Interpretation & Why It Matters

  • Routine practice
    Routine implementation of a LUCAS-based mechanical CPR + timed defibrillation algorithm did not improve early survival or longer-term favourable neurological outcomes compared with conventional manual CPR.
  • Implementation science message
    Mechanical CPR does not “automatically” translate into better outcomes; deployment delays, protocol features (e.g., timed shocks without rhythm confirmation), and real-world deviations can plausibly offset any haemodynamic advantage.
  • Where the device may still matter
    The neutral result strengthens the case for selective use (transport, cath lab, prolonged CPR, ECPR cannulation) rather than routine deployment, with an emphasis on minimising delays and ensuring protocol fidelity.

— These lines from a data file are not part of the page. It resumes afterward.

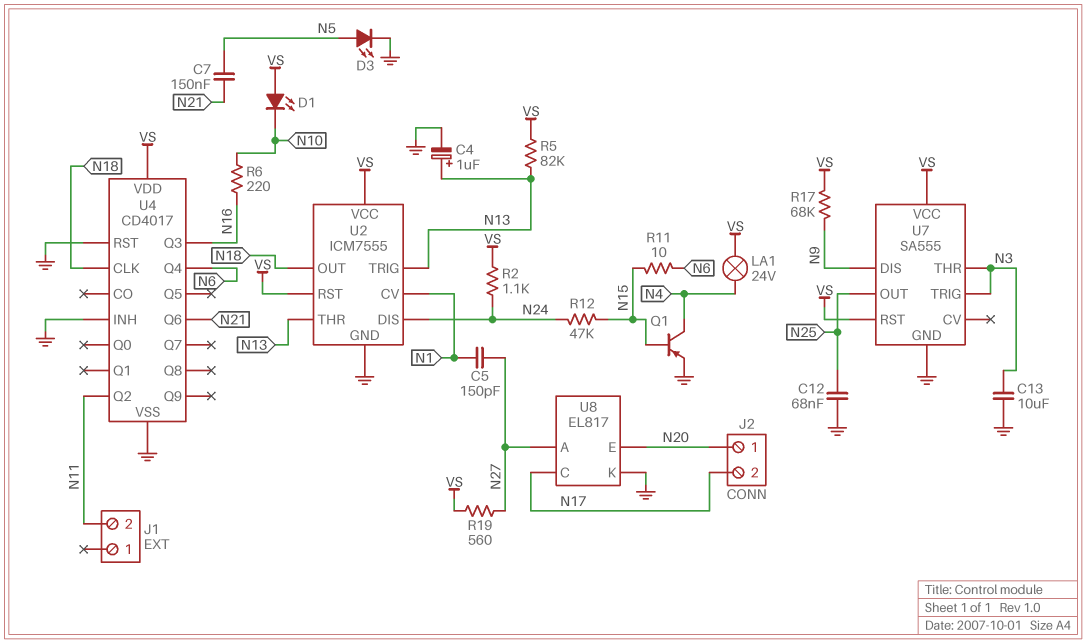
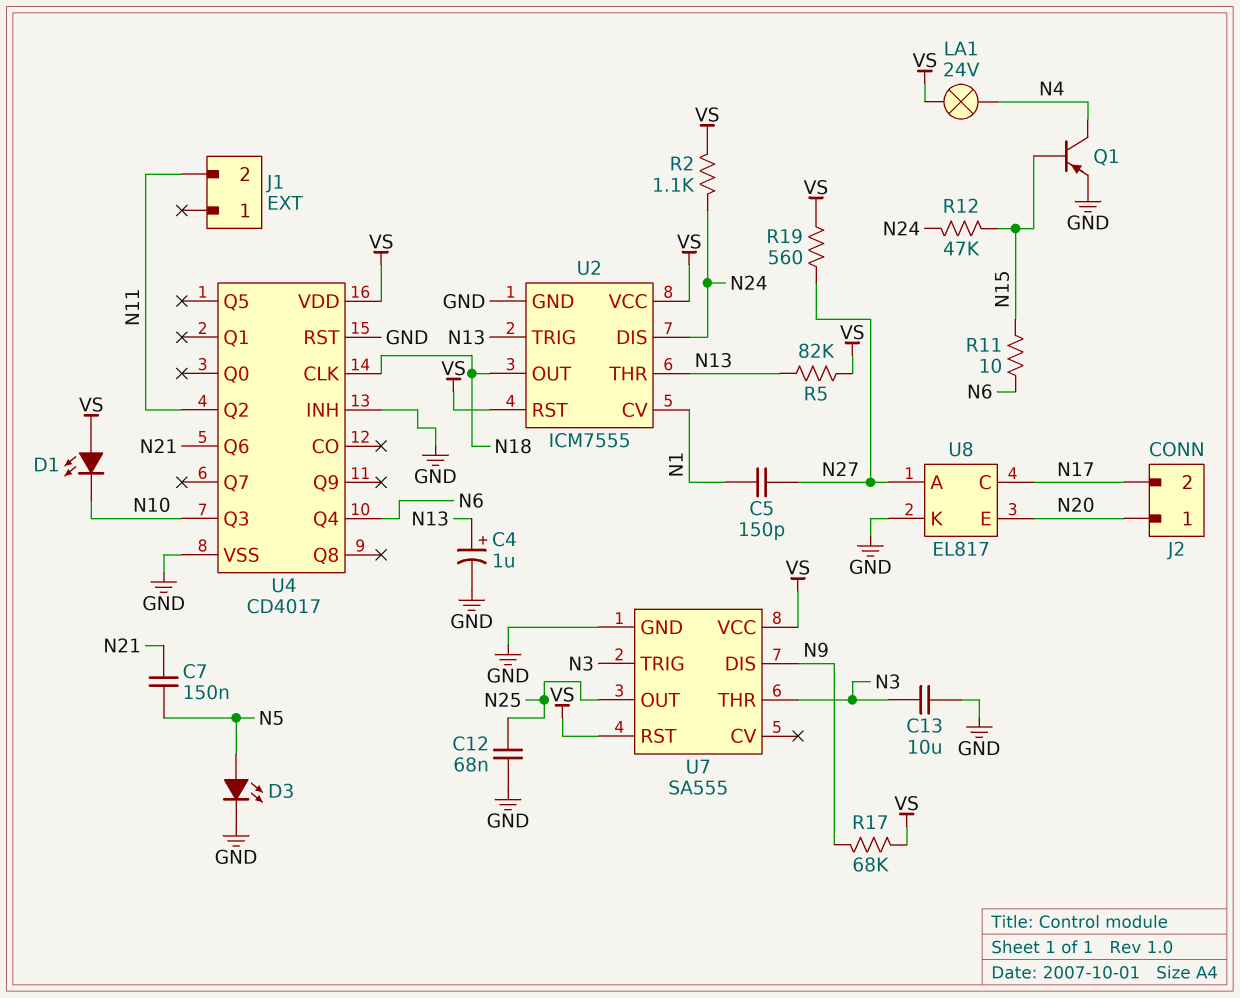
R6: 220 (N10, N16) -> none
U4 pin Q3: N16 -> N10

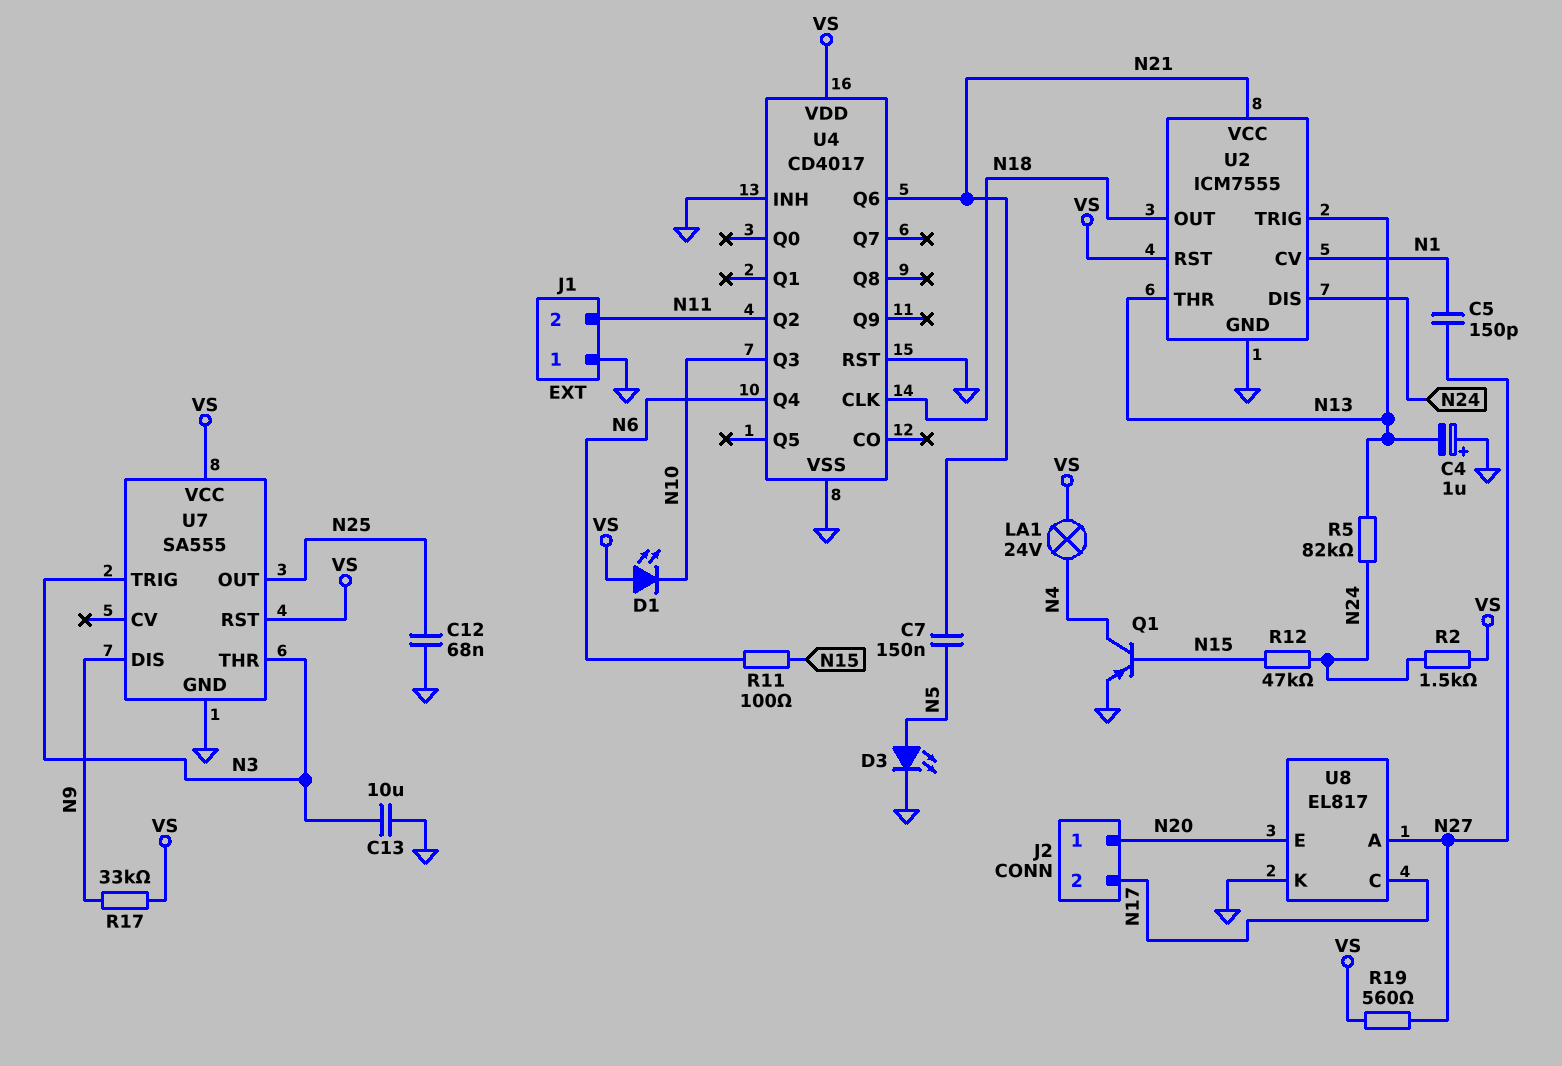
C4: 1uF (plus N13, minus GND) -> 1uF (plus GND, minus N13)
J1 pin 1: none -> GND
R2: 1.1k (N24, VS) -> 1.5k (N24, VS)
R5: 82k (N13, VS) -> 82k (N13, N24)
R11: 10 (N6, N15) -> 100 (N6, N15)
R17: 68k (N9, VS) -> 33k (N9, VS)
U2 pin VCC: VS -> N21

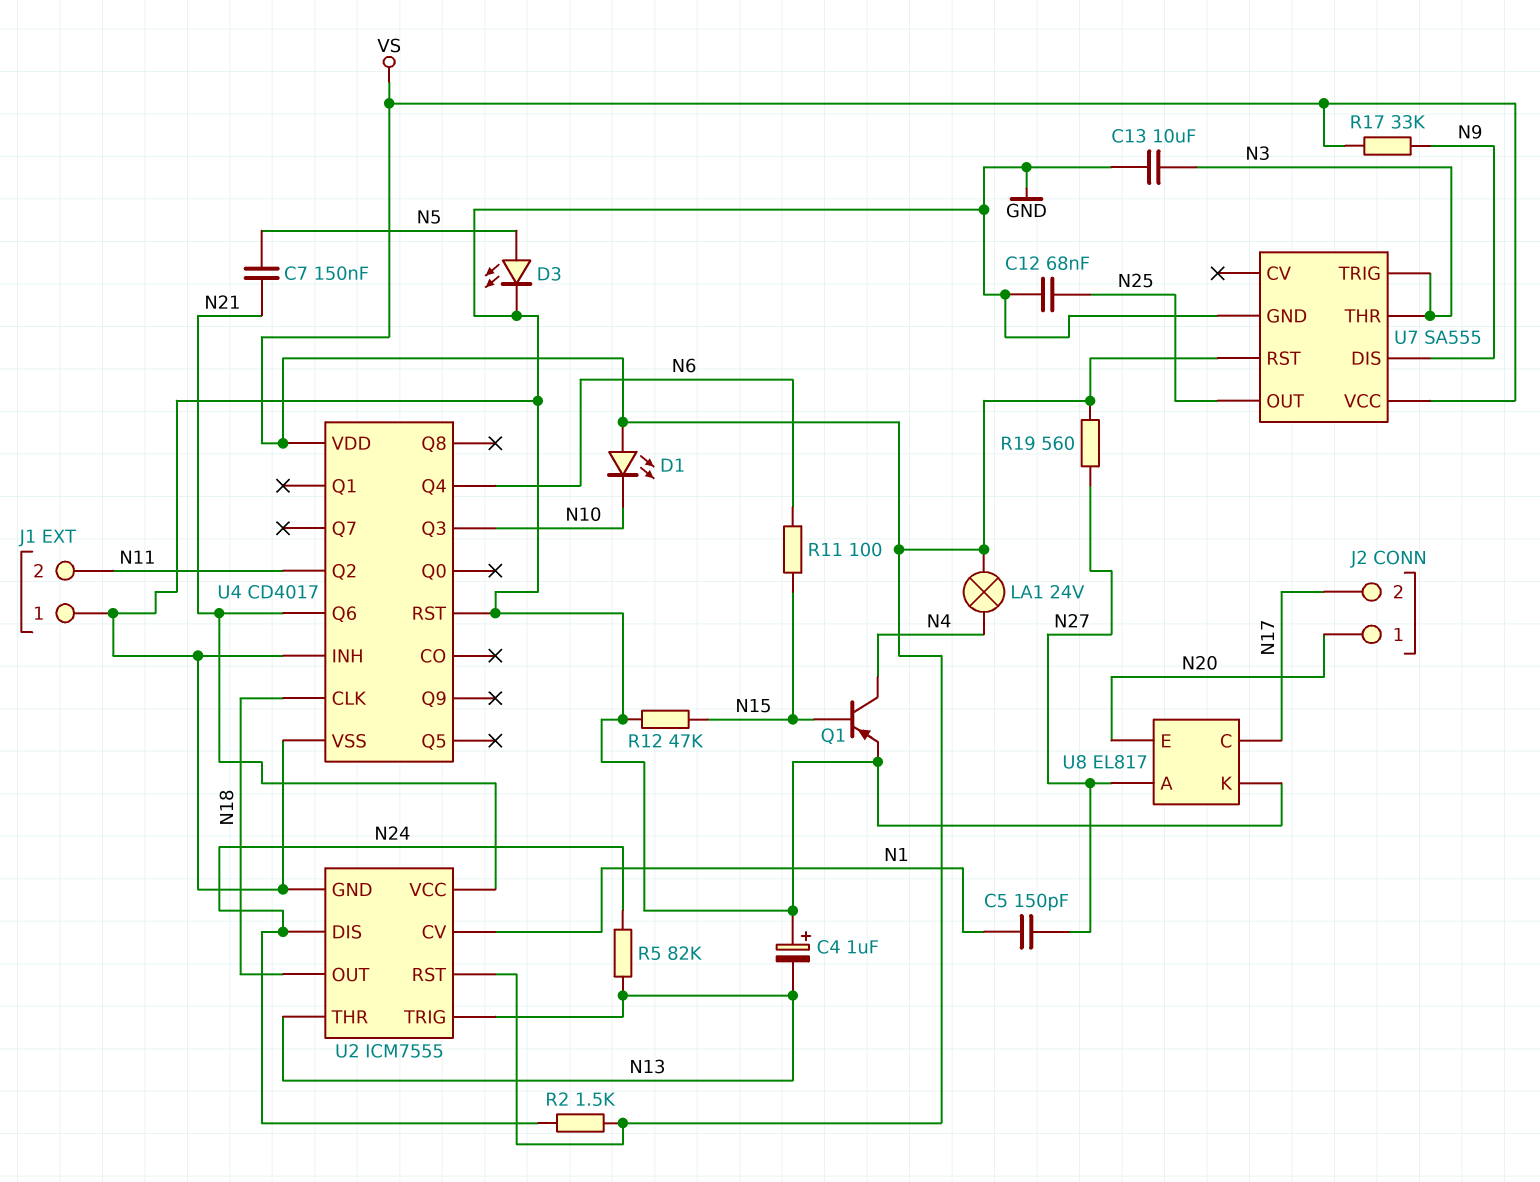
R12: 47k (N15, N24) -> 47k (GND, N15)

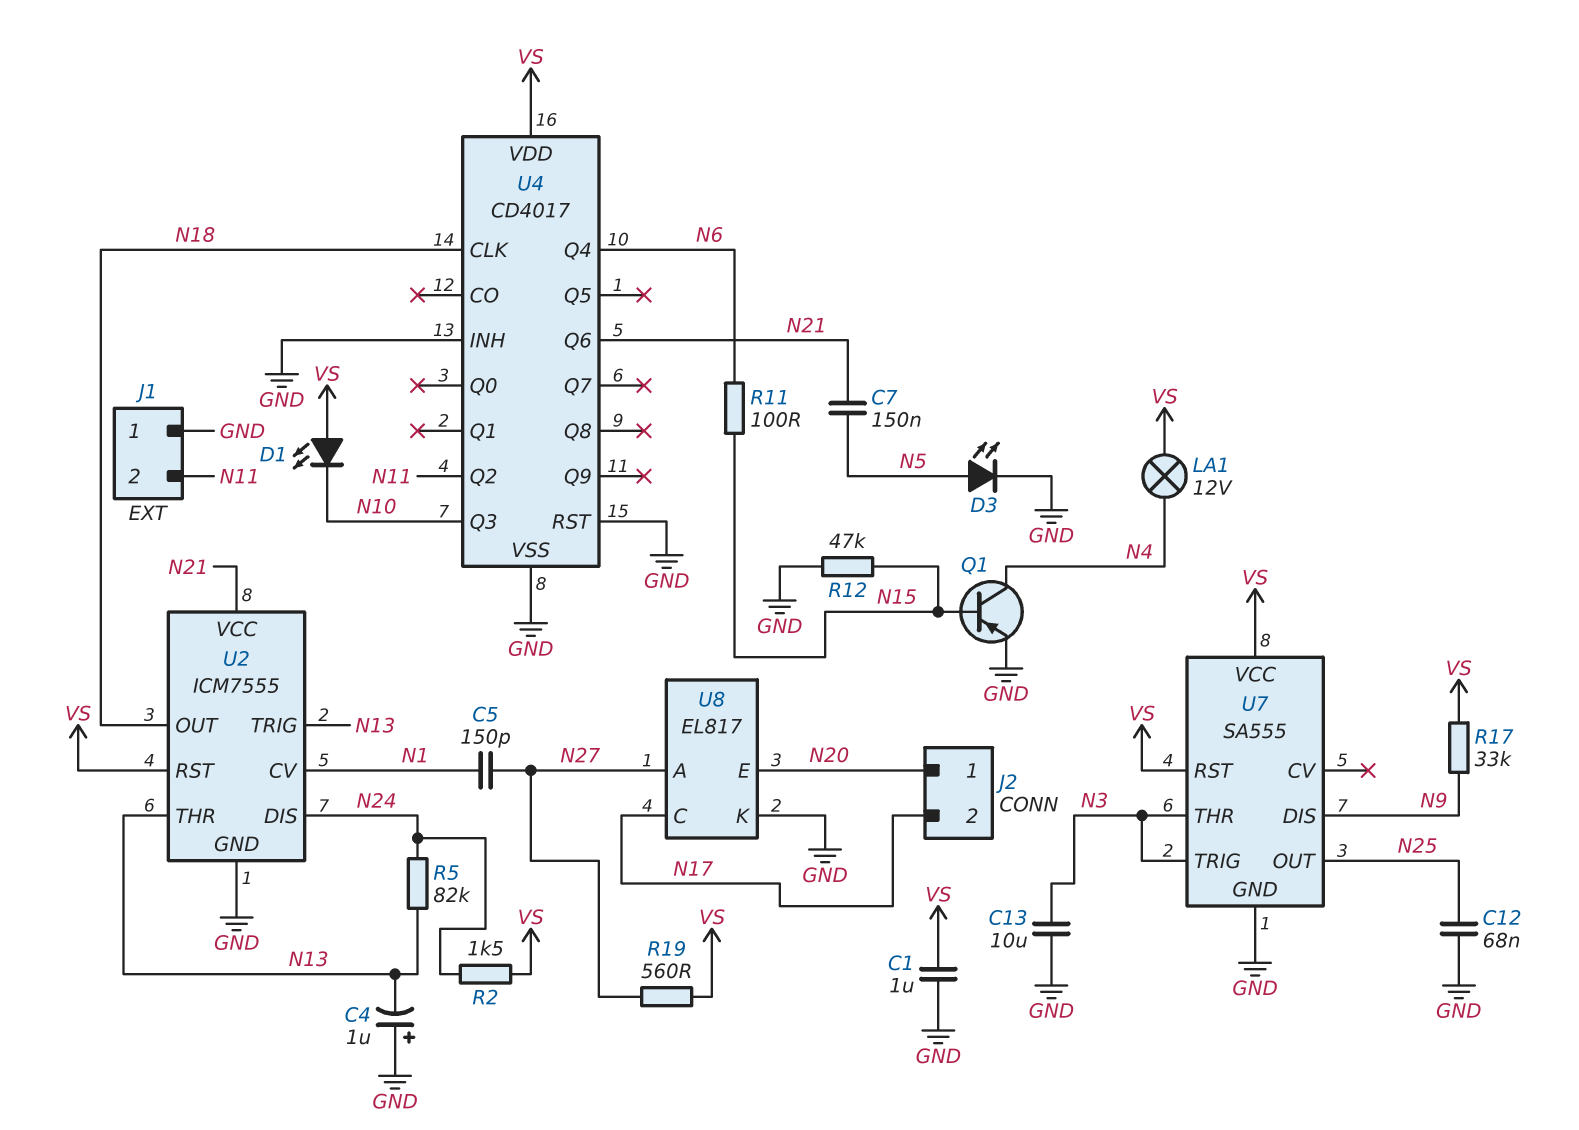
C1: none -> 1uF (GND, VS)
LA1: lamp 24V (N4, VS) -> lamp 12V (N4, VS)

Controversies & Subsequent Evidence

  • The intervention tested a timed shock strategy delivered during compressions without prior rhythm analysis (first shock at 90 seconds of a 3-minute cycle); correspondence highlighted the risk of unnecessary shocks and questioned electrophysiological plausibility/optimisation of shock timing relative to compression phase. 1
  • Later large pragmatic trials of routine mechanical CPR deployment in OHCA (using different devices/implementation strategies) reported broadly neutral survival effects, reinforcing that mechanical CPR is not a universal “mortality-improving” intervention when used routinely.
  • Modern international guidance has converged on avoiding routine mechanical CPR deployment while supporting selective use when high-quality manual compressions are difficult or unsafe (e.g., transport, angiography/PCI, ECPR cannulation), emphasising careful implementation to prevent delays.

Summary

  • LINC randomised 2593 OHCA patients; 2589 were analysed (1300 mechanical CPR + timed defibrillation vs 1289 manual CPR).
  • Primary outcome (4-hour survival) was identical: 23.6% vs 23.7% (risk difference -0.05%; 95% CI -3.3% to 3.2%; P>.99).
  • There was no improvement in 6-month survival (8.5% vs 8.1%) or 6-month survival with CPC 1–2 (8.5% vs 7.6%).
  • Process separation existed (chest compression fraction 0.84 vs 0.78 in a 10% sample; very different defibrillation exposure), but the intervention also delayed first defibrillation (median 17 vs 15.5 minutes).
  • Device-related adverse events were reported (23 events per 1282 device uses), underscoring that device implementation is not risk-free.

Further Reading

Other Trials

Systematic Review & Meta Analysis

Observational Studies

Guidelines

Notes

  • LINC tested a specific bundle (mechanical compressions plus timed shocks without rhythm analysis); extrapolating to other deployment strategies should account for workflow delays, training, and device fit issues.

Overall Takeaway

LINC is “landmark” because it subjected a mechanistically appealing but implementation-heavy strategy (mechanical CPR plus a timed defibrillation approach intended to minimise pauses) to a large, pragmatic prehospital randomised test. Despite measurable process differences, it demonstrated no improvement in early survival or longer-term favourable neurological outcomes, reinforcing that mechanical CPR should be considered a selective tool rather than a routine survival-improving intervention.

Overall Summary

  • In 2589 analysed OHCA patients, a LUCAS-based mechanical CPR + timed defibrillation bundle did not improve 4-hour survival or 6-month favourable neurological survival versus conventional manual CPR.
  • Implementation details mattered: higher compression fraction was counterbalanced by later first defibrillation and substantial protocol deviations/crossover.